No es la capacidad de Dios, sino tu fe

17 de Febrero, 2026

Efesios 3:20 (NVT) «Ahora toda la gloria sea para Dios, quien es capaz, a través de su gran poder que obra en nosotros, de lograr infinitamente más de lo que podríamos pedir o pensar».

¡Dios es capaz! No hay ningún problema con su capacidad o su voluntad de cumplir sus promesas, que son sí y amén en Cristo Jesús. Sin embargo, no recibimos de Dios en función de su capacidad, sino de nuestra fe. Dios puede y es capaz de hacer muchas cosas maravillosas, pero eso no significa que las recibamos automáticamente. Creo que Dios es capaz de transportar a las personas. Lo hizo con Felipe el evangelista, pero no sé si me transportará a mí. He estado en varios vuelos largos y he deseado que me transportara, pero no lo ha hecho. No se trata de lo que Dios puede hacer, sino de lo que yo puedo creer. Creo que si el motor de mi coche se cayera, Dios podría enviar ángeles para volver a montarlo, pero no sé si podría creer en ello. Puedo creer que Dios podría darme el dinero para arreglarlo o que tendría el favor de alguien que supiera cómo arreglarlo. Lo que quiero decir es que Dios no tiene un problema de capacidad. ¡No se trata de lo que Dios puede hacer! Se trata de lo que tú y yo podemos creer.

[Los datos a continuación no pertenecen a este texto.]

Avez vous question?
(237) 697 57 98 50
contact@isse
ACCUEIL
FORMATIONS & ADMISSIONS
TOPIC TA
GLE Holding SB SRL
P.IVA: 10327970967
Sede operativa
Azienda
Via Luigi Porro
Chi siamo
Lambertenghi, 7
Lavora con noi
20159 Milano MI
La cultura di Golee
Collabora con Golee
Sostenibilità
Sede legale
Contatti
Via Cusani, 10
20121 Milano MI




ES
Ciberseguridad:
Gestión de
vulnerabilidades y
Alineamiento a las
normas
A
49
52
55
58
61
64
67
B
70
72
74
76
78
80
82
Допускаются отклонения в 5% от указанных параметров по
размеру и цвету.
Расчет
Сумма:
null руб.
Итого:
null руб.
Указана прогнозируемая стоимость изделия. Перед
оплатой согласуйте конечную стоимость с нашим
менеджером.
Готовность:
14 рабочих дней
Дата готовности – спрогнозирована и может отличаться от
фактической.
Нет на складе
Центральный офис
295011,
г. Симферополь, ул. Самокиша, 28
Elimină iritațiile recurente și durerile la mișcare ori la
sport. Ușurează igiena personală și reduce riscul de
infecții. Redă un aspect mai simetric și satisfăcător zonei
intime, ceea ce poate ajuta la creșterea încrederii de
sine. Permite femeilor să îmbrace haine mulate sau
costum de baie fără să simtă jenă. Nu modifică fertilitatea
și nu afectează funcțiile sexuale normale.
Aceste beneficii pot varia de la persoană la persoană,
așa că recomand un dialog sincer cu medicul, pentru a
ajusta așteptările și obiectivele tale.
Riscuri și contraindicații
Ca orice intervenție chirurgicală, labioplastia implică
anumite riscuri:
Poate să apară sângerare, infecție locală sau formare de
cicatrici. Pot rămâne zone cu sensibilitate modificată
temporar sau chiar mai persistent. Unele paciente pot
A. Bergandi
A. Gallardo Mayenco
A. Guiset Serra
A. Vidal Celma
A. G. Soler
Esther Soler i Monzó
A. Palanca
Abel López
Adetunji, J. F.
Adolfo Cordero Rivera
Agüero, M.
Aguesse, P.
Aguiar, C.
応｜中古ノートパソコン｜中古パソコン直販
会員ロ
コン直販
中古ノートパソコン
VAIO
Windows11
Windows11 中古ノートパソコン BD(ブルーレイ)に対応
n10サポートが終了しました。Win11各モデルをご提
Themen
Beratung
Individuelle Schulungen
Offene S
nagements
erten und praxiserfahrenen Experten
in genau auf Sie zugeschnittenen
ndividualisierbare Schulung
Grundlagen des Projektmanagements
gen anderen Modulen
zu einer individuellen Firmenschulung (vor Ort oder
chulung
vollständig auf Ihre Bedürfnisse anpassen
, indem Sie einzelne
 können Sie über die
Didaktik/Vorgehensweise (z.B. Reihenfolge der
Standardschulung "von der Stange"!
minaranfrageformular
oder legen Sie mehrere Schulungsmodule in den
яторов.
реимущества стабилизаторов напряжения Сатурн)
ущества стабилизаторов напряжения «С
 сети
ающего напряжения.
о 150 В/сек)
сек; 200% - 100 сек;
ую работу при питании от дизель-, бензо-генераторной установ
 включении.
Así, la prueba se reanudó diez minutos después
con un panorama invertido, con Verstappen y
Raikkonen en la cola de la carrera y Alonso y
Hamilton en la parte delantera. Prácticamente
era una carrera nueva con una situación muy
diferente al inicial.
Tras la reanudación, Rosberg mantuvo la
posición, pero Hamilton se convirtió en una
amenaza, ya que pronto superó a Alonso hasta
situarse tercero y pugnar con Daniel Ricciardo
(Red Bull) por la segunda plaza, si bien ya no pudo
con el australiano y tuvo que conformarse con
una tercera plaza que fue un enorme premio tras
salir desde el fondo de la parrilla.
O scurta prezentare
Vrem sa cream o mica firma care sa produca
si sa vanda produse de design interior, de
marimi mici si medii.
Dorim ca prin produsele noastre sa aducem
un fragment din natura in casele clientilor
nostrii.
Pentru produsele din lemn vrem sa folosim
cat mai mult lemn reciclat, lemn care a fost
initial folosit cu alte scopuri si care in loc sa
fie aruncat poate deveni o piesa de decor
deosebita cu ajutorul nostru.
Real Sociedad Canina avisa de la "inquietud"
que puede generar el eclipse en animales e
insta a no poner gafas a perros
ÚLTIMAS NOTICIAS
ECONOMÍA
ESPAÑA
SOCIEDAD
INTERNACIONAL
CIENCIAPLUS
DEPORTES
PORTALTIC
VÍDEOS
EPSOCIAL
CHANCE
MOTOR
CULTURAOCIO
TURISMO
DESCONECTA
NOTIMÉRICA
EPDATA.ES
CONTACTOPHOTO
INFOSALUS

¿Cómo nos posicionamos para recibir la capacidad de Dios? Debemos continuar escuchando la Palabra de Dios porque así es como viene la fe. A continuación, debemos convertirnos en hacedores de la Palabra de Dios, lo que incluye decir lo que Dios dice acerca de nosotros. Hablar la Palabra de Dios es una de las acciones más elevadas que puedes realizar mientras estás en la fe. Debes continuar viéndote a ti mismo con lo que Dios te ha prometido; medita en la Palabra de Dios. ¿Puedes ver que caminar en las promesas de Dios no depende de la capacidad de Dios, sino de tu fe en Su capacidad?

Te dejaré con esto. La mujer con el problema de hemorragia en Marcos 5 oyó hablar de Jesús. La fe le llegó al oír algo. Entonces dijo algo. Dijo: «Si tan solo pudiera tocar Su manto, quedaría sana». Luego hizo algo. Se abrió paso entre la multitud. Parece que se arrastró, porque terminó tocando el borde de Su manto. Cuando tocó Su ropa, salió poder de Jesús y ella quedó sana. No fue un toque casual, porque todos lo tocaban, pero Jesús dijo: «¿Quién me ha tocado?». Los discípulos le dijeron: «Todos te tocan». La diferencia era que algunos intentaban ver lo que Él podía hacer por ellos, pero la mujer lo recibió a propósito, y Jesús le dijo que su fe la había sanado. Recuerda, no se trata de lo que Dios puede hacer, ¡sino de lo que tú puedes creer! ¡Creamos en todas las promesas de Dios!